Tuesday, August 12, 2008

Russia, Georgia, the West, and the Cold War

The Cold War was its own thing, and it's really over, but it is still a recent epoch, and as a result we hear echoes all the time. The other day, Vladimir Putin referenced (imprecisely) the U.S. habit during the Cold War of supporting anti-communist thugs in Latin America. Putin's aim was to say that the West may have hoped to do the same with Georgia's current leader, but that this is not the Cold War any more. One of several historical imprecisions here is that during the Cold War the West rarely, if ever, protected any leader in Moscow's sphere of influence, but this doesn't mean that Putin's reference to the Cold War (and how the conflict came out) isn't deeply meaningful. His statement (and a big chunk of the way Russia has handled Georgia the past decade or so) emerges directly from the way the Cold War came out (the Soviet Union lost, and it fell apart) and the way the victorious West, especially the United States, has dealt with Russia and the newly independent states since. Russia has felt doubly humiliated: by the loss of the Soviet empire, and by the way the West has embraced the countries of Central and Eastern Europe.
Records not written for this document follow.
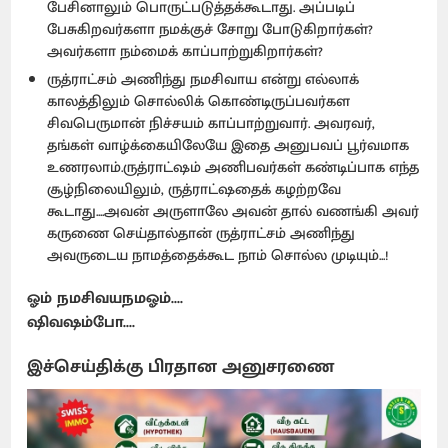
பேசினாலும் பொருட்படுத்தக்கூடாது. அப்படிப்
பேசுகிறவர்களா நமக்குச் சோறு போடுகிறார்கள்?
அவர்களா நம்மைக் காப்பாற்றுகிறார்கள்?
ருத்ராட்சம் அணிந்து நமசிவாய என்று எல்லாக்
காலத்திலும் சொல்லிக் கொண்டிருப்பவர்கள
சிவபெருமான் நிச்சயம் காப்பாற்றுவார். அவரவர்,
தங்கள் வாழ்க்கையிலேயே இதை அனுபவப் பூர்வமாக
உணரலாம்.ருத்ராட்ஷம் அணிபவர்கள் கண்டிப்பாக எந்த
சூழ்நிலையிலும், ருத்ராட்ஷதைக் கழற்றவே
கூடாது....அவன் அருளாலே அவன் தால் வணங்கி அவர்
கருணை செய்தால்தான் ருத்ராட்சம் அணிந்து
அவருடைய நாமத்தைக்கூட நாம் சொல்ல முடியும்...!
ஓம் நமசிவயநமஓம்....
ஷிவஷம்போ....
இச்செய்திக்கு பிரதான அனுசரணை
The West (EU, NATO) is doing it for the right reasons, but that doesn't make it right in Russia's eyes. In Russian eyes, NATO and EU enlargement are anti-Russian policies, "encirclement," and not a few people in Eastern Europe would say that's exactly right--and quite necessary to boot. I don't want to commit the fallacy (all too common still in analyses of world events) of blaming everthing in the world on the West in general and the U.S. in particular. Most, if not all of the blame for the current shooting goes to Georgia, Russia, and the South Ossetian fighters, and the reasons behind it are complex. And I don't think we should cut Putin (speaking of thugs) any slack either for the way he has reasserted Russia's international position and suppressed domestic dissent. (The West has a role, of course, and it's certainly necessary to evaluate it critically.) All I'm doing, I suppose, is argue that the Cold War indeed continues to be the pre-history of our own time. For someone who is getting ready to teach a couple of courses on the Cold War this fall, perhaps that's acceptable.

1 comment:

monad man said...

Georgia is near the Caspian Sea and what does the Caspian Sea have? Maybe oil?